Background
Over the past decade, cloud computing has received attention for its potential to enable and simplify high-performance computing (HPC) applications. Additionally modeling user communities can be of great benefit by having real-time access to cloud-ready, reproducible workflows that include complex models and large datasets.
Developed by the EPA and supported by the Center for Community Modeling and Analysis System, the Community Multiscale Air Quality (CMAQ) model is a local-to-hemispheric scale numerical air quality modeling system that is widely used by the broader global research community. Researchers use the model to simulate and understand complex air quality processes, as well as for computational environmental fate and transport studies, and for climate and health impact studies. Now available as a fully tested, publicly available technology stack for two major cloud service providers, these resources allow modelers to rapidly bring together CMAQ, cloud-hosted datasets, and visualization and evaluation tools on ephemeral clusters that can be deployed quickly and reliably worldwide.

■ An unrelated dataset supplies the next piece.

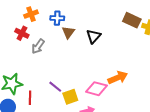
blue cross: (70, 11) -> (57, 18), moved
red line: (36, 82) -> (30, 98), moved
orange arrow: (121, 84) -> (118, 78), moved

This study aims to address a growing need to leverage cloud computing advances and to ease the learning curve for new users by creating a reproducible method to run the Community Multiscale Air Quality Model (CMAQ) on cloud services.
Key Findings
For this study, researchers performed CMAQ air quality simulations efficiently and affordably by leveraging existing and publicly-available dataset simulations on the cloud using popular vendor-provided resources. Their findings indicate:
- Simulations are compute intensive, run in parallel on hundreds of cores on HPC clusters. They are also data intensive, requiring terabytes of meteorological and emissions input data, and producing large output files.
- The simulations are also difficult to compile with many dependent libraries, physics, and chemistry modules coded in Fortran, with various configurable run-time options and conditional compilation requirements.
- Researchers often re-compile for custom applications.
Conclusions
Based on their research this study provides a reproducible method to run the CMAQ model, on cloud services. Methods include:
- HPC Clusters on the cloud are a viable alternative to traditional on-premise HPC. In many cases they can be cost effective, with a few caveats including a cloud-learning curve for some users and capability to use cloud resources efficiently and on demand.
- CMAQ tutorials on Amazon Web Services (AWS) and Azure are excellent resources for new users, both for training purposes and for research or regulatory applications.
- Users develop additional skills such as understanding HPC Cloud cluster design by using emerging architectures (networking, storage, and latest GPUs/multi-core CPUs).
- As the scientific rigor of Air Quality Modeling (AQM) improves and the computing burden grows, users need access to faster compute resources to answer the increasing number of scientific questions at higher resolutions.
- Take advantage of real-time advances in HPC cloud computing (faster, more energy efficient cores, networking, and storage) at a competitive price.
- Allow creation of HPC clusters on the cloud, running CMAQ benchmark and analyses of several sensitivity studies with performance that matches or exceeds traditional on-premise HPC and scalability and availability that is not limited by having to compete for resources.